── Material for this exercise

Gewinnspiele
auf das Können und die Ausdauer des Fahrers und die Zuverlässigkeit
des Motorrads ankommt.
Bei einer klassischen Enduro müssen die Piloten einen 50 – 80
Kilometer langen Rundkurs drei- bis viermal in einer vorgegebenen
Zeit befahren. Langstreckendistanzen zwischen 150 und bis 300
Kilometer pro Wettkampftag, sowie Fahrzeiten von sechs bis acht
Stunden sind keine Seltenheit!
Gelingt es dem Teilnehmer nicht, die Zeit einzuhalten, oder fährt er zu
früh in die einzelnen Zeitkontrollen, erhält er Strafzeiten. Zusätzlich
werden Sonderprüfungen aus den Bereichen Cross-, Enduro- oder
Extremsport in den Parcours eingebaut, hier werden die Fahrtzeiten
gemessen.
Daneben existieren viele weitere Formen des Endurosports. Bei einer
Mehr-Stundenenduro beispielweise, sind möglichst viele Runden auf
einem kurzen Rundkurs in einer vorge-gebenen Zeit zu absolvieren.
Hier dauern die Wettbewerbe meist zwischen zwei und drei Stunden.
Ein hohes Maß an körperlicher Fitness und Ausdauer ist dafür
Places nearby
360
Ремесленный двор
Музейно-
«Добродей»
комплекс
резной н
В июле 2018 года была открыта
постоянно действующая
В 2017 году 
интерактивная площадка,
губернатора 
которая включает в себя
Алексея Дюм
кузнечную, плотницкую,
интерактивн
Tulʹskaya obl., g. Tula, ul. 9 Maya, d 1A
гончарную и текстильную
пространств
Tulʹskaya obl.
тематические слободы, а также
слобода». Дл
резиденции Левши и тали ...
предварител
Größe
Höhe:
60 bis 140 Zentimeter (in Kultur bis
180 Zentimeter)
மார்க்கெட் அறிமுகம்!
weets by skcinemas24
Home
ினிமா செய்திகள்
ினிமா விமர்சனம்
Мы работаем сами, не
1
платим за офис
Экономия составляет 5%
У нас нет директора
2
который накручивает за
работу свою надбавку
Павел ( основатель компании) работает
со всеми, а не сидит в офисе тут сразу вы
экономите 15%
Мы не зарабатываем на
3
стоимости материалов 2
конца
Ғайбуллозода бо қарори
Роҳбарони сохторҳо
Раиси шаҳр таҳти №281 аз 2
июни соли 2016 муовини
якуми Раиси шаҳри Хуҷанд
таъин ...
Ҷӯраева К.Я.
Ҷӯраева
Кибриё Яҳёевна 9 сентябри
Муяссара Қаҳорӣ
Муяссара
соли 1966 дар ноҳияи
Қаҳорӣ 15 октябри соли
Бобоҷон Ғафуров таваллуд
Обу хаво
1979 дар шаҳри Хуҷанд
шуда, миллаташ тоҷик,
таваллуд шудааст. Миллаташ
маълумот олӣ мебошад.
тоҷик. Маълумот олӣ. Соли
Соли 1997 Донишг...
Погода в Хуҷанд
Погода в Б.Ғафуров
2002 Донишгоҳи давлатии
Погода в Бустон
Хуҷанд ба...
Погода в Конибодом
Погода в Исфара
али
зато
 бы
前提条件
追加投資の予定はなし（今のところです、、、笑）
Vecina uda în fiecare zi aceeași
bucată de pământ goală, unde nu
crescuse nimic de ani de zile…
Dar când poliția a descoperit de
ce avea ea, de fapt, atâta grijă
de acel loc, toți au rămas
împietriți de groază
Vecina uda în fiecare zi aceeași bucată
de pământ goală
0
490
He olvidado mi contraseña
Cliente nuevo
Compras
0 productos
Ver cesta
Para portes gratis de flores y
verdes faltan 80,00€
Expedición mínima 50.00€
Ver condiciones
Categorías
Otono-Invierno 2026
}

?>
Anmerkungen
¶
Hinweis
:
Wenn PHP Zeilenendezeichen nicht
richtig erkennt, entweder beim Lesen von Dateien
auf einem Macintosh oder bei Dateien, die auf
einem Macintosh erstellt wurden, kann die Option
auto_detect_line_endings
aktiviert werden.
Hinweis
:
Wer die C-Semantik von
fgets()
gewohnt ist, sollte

────

:: Work instructions ::
Output the full listing again with nothing altered.

:: Answer section ::
Gewinnspiele
auf das Können und die Ausdauer des Fahrers und die Zuverlässigkeit
des Motorrads ankommt.
Bei einer klassischen Enduro müssen die Piloten einen 50 – 80
Kilometer langen Rundkurs drei- bis viermal in einer vorgegebenen
Zeit befahren. Langstreckendistanzen zwischen 150 und bis 300
Kilometer pro Wettkampftag, sowie Fahrzeiten von sechs bis acht
Stunden sind keine Seltenheit!
Gelingt es dem Teilnehmer nicht, die Zeit einzuhalten, oder fährt er zu
früh in die einzelnen Zeitkontrollen, erhält er Strafzeiten. Zusätzlich
werden Sonderprüfungen aus den Bereichen Cross-, Enduro- oder
Extremsport in den Parcours eingebaut, hier werden die Fahrtzeiten
gemessen.
Daneben existieren viele weitere Formen des Endurosports. Bei einer
Mehr-Stundenenduro beispielweise, sind möglichst viele Runden auf
einem kurzen Rundkurs in einer vorge-gebenen Zeit zu absolvieren.
Hier dauern die Wettbewerbe meist zwischen zwei und drei Stunden.
Ein hohes Maß an körperlicher Fitness und Ausdauer ist dafür
Places nearby
360
Ремесленный двор
Музейно-
«Добродей»
комплекс
резной н
В июле 2018 года была открыта
постоянно действующая
В 2017 году 
интерактивная площадка,
губернатора 
которая включает в себя
Алексея Дюм
кузнечную, плотницкую,
интерактивн
Tulʹskaya obl., g. Tula, ul. 9 Maya, d 1A
гончарную и текстильную
пространств
Tulʹskaya obl.
тематические слободы, а также
слобода». Дл
резиденции Левши и тали ...
предварител
Größe
Höhe:
60 bis 140 Zentimeter (in Kultur bis
180 Zentimeter)
மார்க்கெட் அறிமுகம்!
weets by skcinemas24
Home
ினிமா செய்திகள்
ினிமா விமர்சனம்
Мы работаем сами, не
1
платим за офис
Экономия составляет 5%
У нас нет директора
2
который накручивает за
работу свою надбавку
Павел ( основатель компании) работает
со всеми, а не сидит в офисе тут сразу вы
экономите 15%
Мы не зарабатываем на
3
стоимости материалов 2
конца
Ғайбуллозода бо қарори
Роҳбарони сохторҳо
Раиси шаҳр таҳти №281 аз 2
июни соли 2016 муовини
якуми Раиси шаҳри Хуҷанд
таъин ...
Ҷӯраева К.Я.
Ҷӯраева
Кибриё Яҳёевна 9 сентябри
Муяссара Қаҳорӣ
Муяссара
соли 1966 дар ноҳияи
Қаҳорӣ 15 октябри соли
Бобоҷон Ғафуров таваллуд
Обу хаво
1979 дар шаҳри Хуҷанд
шуда, миллаташ тоҷик,
таваллуд шудааст. Миллаташ
маълумот олӣ мебошад.
тоҷик. Маълумот олӣ. Соли
Соли 1997 Донишг...
Погода в Хуҷанд
Погода в Б.Ғафуров
2002 Донишгоҳи давлатии
Погода в Бустон
Хуҷанд ба...
Погода в Конибодом
Погода в Исфара
али
зато
 бы
前提条件
追加投資の予定はなし（今のところです、、、笑）
Vecina uda în fiecare zi aceeași
bucată de pământ goală, unde nu
crescuse nimic de ani de zile…
Dar când poliția a descoperit de
ce avea ea, de fapt, atâta grijă
de acel loc, toți au rămas
împietriți de groază
Vecina uda în fiecare zi aceeași bucată
de pământ goală
0
490
He olvidado mi contraseña
Cliente nuevo
Compras
0 productos
Ver cesta
Para portes gratis de flores y
verdes faltan 80,00€
Expedición mínima 50.00€
Ver condiciones
Categorías
Otono-Invierno 2026
}

?>
Anmerkungen
¶
Hinweis
:
Wenn PHP Zeilenendezeichen nicht
richtig erkennt, entweder beim Lesen von Dateien
auf einem Macintosh oder bei Dateien, die auf
einem Macintosh erstellt wurden, kann die Option
auto_detect_line_endings
aktiviert werden.
Hinweis
:
Wer die C-Semantik von
fgets()
gewohnt ist, sollte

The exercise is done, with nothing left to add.